━━━ DATA FOR THE TASK ━━━

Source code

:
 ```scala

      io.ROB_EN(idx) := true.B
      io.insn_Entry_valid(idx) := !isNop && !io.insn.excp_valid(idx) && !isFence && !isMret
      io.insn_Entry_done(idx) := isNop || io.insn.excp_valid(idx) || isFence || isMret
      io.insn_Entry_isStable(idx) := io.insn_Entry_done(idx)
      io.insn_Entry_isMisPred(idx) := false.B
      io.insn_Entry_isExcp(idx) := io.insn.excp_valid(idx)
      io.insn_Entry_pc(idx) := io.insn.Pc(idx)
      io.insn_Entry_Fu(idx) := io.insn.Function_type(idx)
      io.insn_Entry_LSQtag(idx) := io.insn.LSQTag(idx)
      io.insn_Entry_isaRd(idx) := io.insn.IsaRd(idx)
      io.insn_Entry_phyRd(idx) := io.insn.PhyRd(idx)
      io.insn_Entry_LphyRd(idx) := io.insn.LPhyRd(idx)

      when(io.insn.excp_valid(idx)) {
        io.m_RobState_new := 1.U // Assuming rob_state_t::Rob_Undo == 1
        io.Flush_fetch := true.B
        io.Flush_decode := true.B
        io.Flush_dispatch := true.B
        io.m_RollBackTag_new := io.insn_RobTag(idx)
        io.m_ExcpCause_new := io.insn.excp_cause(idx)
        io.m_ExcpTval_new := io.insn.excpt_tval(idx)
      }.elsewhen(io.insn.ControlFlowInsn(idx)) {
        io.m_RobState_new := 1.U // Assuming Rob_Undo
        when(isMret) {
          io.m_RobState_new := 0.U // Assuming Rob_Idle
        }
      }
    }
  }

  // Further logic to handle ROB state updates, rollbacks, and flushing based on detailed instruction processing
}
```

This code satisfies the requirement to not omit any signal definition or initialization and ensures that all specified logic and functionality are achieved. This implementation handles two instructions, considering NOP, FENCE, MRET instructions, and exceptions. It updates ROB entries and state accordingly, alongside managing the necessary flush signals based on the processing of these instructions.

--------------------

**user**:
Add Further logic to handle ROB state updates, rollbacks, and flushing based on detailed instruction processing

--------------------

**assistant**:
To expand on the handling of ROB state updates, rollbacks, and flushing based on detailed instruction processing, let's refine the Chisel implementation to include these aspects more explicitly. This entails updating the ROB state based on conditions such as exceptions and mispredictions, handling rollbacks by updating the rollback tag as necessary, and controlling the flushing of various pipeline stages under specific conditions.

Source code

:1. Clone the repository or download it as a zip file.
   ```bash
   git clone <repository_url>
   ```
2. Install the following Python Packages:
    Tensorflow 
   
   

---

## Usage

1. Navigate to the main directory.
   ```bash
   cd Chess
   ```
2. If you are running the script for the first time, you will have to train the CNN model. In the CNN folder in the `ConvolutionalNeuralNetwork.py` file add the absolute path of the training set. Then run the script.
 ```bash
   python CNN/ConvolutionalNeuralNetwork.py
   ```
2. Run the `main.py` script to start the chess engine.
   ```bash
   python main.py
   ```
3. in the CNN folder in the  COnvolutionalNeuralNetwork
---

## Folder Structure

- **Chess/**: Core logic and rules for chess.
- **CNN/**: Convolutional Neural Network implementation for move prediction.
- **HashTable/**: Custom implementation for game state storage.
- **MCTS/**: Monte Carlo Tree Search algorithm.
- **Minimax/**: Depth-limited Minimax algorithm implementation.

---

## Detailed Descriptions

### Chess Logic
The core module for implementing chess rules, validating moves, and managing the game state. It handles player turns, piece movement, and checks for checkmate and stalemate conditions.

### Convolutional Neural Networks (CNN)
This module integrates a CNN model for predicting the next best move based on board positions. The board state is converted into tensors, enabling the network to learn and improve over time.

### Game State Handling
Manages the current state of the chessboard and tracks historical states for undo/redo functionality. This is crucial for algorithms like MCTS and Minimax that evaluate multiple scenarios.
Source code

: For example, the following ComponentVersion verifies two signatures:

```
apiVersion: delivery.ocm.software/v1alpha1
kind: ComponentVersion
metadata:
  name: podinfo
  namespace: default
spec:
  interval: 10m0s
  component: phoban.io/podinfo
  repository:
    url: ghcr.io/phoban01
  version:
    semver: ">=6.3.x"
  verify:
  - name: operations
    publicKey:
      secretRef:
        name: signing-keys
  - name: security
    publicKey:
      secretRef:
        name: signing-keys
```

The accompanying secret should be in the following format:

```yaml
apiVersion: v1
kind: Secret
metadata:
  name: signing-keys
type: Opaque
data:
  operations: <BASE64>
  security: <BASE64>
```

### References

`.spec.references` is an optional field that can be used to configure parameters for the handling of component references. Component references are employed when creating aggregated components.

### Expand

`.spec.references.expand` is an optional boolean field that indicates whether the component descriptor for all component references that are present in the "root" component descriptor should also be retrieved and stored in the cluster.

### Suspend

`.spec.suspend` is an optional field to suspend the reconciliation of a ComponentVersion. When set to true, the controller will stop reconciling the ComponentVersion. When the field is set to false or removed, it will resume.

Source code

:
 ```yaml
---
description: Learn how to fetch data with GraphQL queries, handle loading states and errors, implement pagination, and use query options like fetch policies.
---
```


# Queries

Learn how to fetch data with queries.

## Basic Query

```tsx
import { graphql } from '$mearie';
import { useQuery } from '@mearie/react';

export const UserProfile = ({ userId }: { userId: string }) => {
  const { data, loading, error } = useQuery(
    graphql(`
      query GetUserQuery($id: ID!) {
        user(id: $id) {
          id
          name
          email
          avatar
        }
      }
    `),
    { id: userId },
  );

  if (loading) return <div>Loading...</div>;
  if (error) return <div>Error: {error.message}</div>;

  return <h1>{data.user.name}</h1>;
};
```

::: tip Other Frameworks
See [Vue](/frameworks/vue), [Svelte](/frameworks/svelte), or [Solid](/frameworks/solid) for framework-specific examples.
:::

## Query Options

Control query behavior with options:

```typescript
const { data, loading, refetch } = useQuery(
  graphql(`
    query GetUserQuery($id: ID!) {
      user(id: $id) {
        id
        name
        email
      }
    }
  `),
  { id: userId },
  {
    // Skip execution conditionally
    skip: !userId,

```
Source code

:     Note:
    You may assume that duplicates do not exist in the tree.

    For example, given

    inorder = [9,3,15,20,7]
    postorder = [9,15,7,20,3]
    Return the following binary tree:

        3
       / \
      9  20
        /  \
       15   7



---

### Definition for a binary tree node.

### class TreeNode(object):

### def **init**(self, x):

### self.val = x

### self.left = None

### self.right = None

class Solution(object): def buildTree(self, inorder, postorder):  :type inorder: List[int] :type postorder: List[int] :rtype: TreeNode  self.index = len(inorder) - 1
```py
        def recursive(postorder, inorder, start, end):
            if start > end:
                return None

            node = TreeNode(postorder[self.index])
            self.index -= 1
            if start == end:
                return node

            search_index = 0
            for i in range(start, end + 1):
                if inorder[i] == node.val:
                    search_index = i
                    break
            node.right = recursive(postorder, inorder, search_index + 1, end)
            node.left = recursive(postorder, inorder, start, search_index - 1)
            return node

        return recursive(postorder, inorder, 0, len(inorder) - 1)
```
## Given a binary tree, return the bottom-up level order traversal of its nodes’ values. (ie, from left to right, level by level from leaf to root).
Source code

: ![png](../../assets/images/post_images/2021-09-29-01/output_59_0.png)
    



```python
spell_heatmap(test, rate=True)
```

━━━

Select every line in the records above that contains the word "these".

This code satisfies the requirement to not omit any signal definition or initialization and ensures that all specified logic and functionality are achieved. This implementation handles two instructions, considering NOP, FENCE, MRET instructions, and exceptions. It updates ROB entries and state accordingly, alongside managing the necessary flush signals based on the processing of these instructions.
To expand on the handling of ROB state updates, rollbacks, and flushing based on detailed instruction processing, let's refine the Chisel implementation to include these aspects more explicitly. This entails updating the ROB state based on conditions such as exceptions and mispredictions, handling rollbacks by updating the rollback tag as necessary, and controlling the flushing of various pipeline stages under specific conditions.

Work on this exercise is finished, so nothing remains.